PROBLEM TO WORK ON:
Revise the entries below by replacing "photo" with "image" and leaving everything else unchanged. Omit the pictures from your answer.
####################
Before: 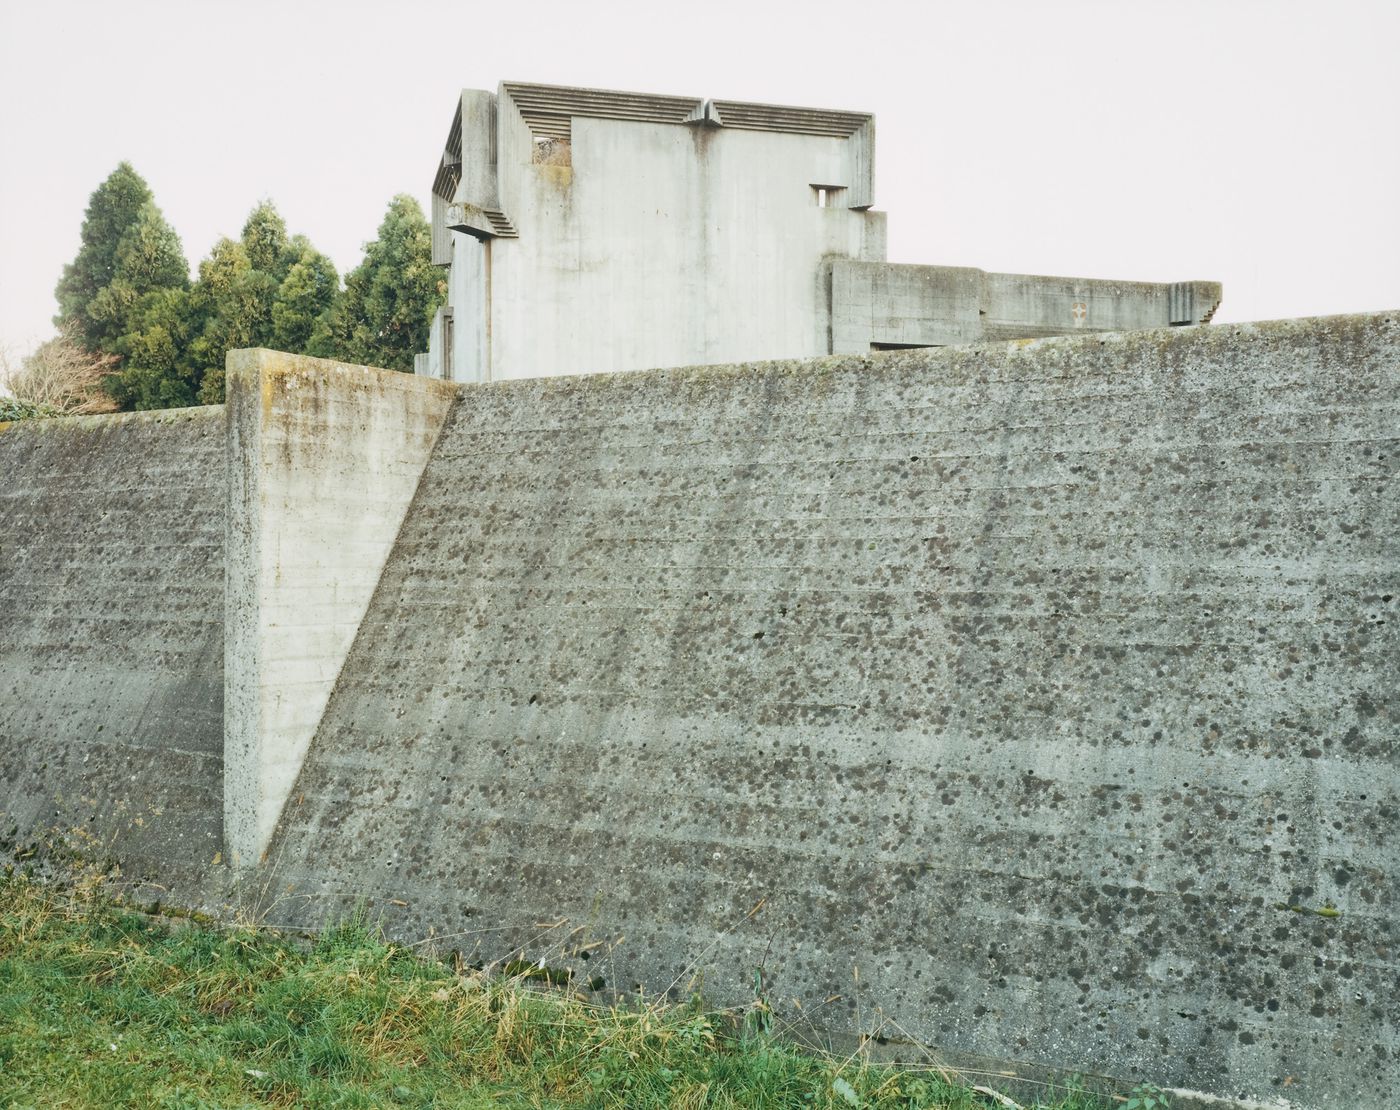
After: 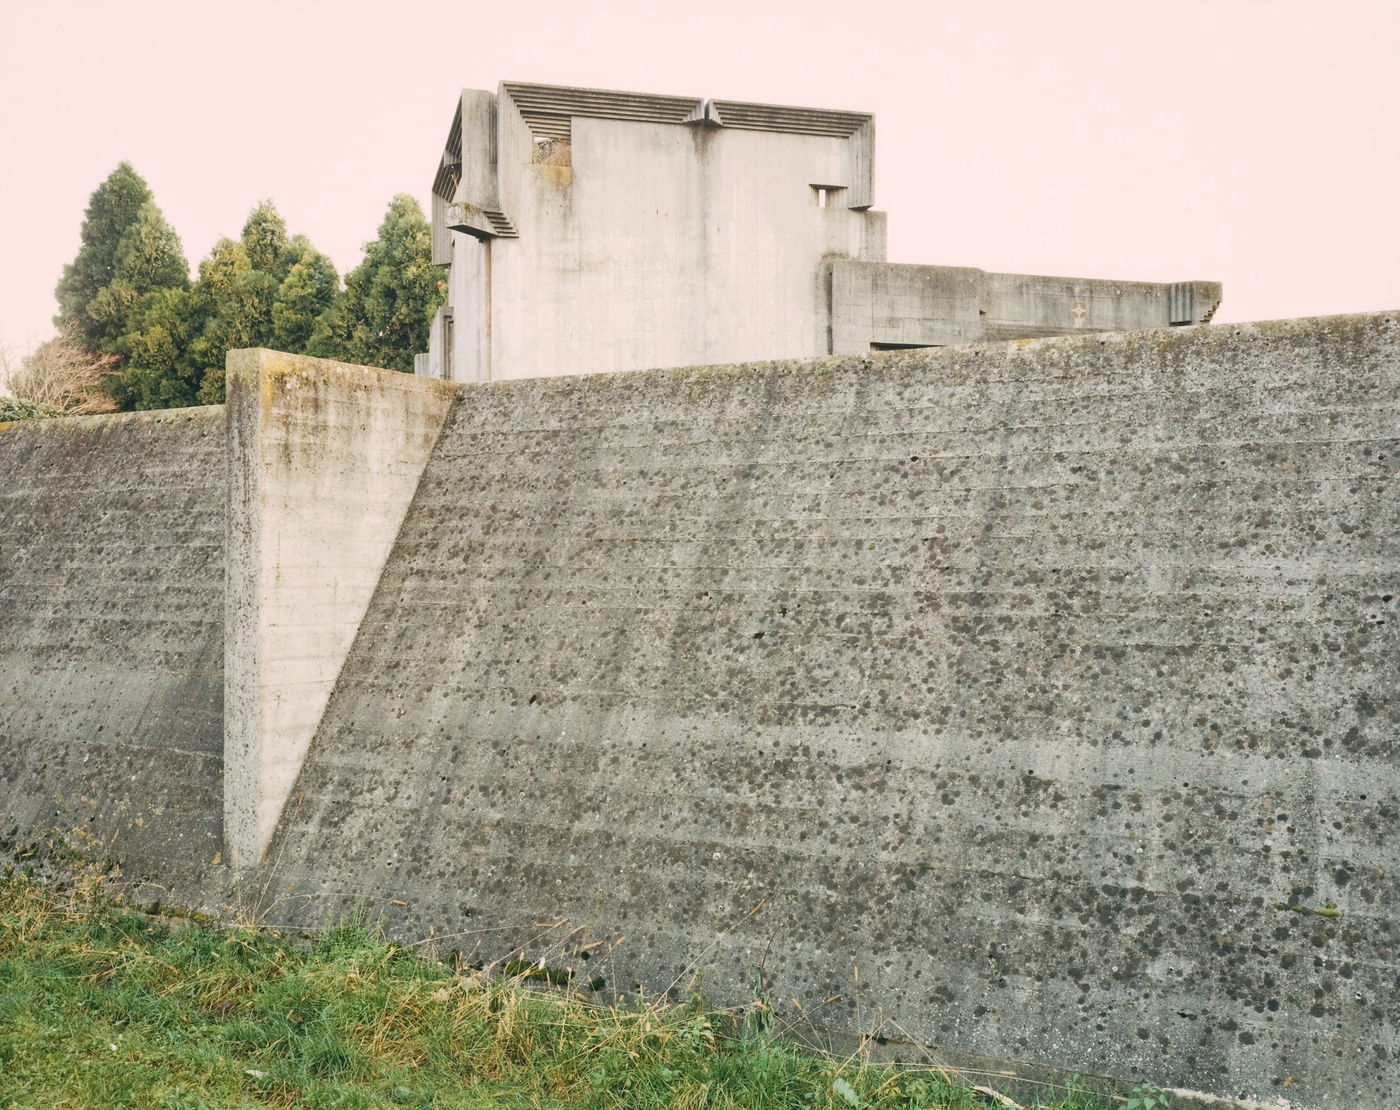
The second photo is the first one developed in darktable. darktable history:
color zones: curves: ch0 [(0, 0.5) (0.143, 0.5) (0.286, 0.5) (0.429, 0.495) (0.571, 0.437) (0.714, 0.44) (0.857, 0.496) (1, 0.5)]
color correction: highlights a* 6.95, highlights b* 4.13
####################
FULL ANSWER:
Before: 
After: 
The second image is the first one developed in darktable. darktable history:
color zones: curves: ch0 [(0, 0.5) (0.143, 0.5) (0.286, 0.5) (0.429, 0.495) (0.571, 0.437) (0.714, 0.44) (0.857, 0.496) (1, 0.5)]
color correction: highlights a* 6.95, highlights b* 4.13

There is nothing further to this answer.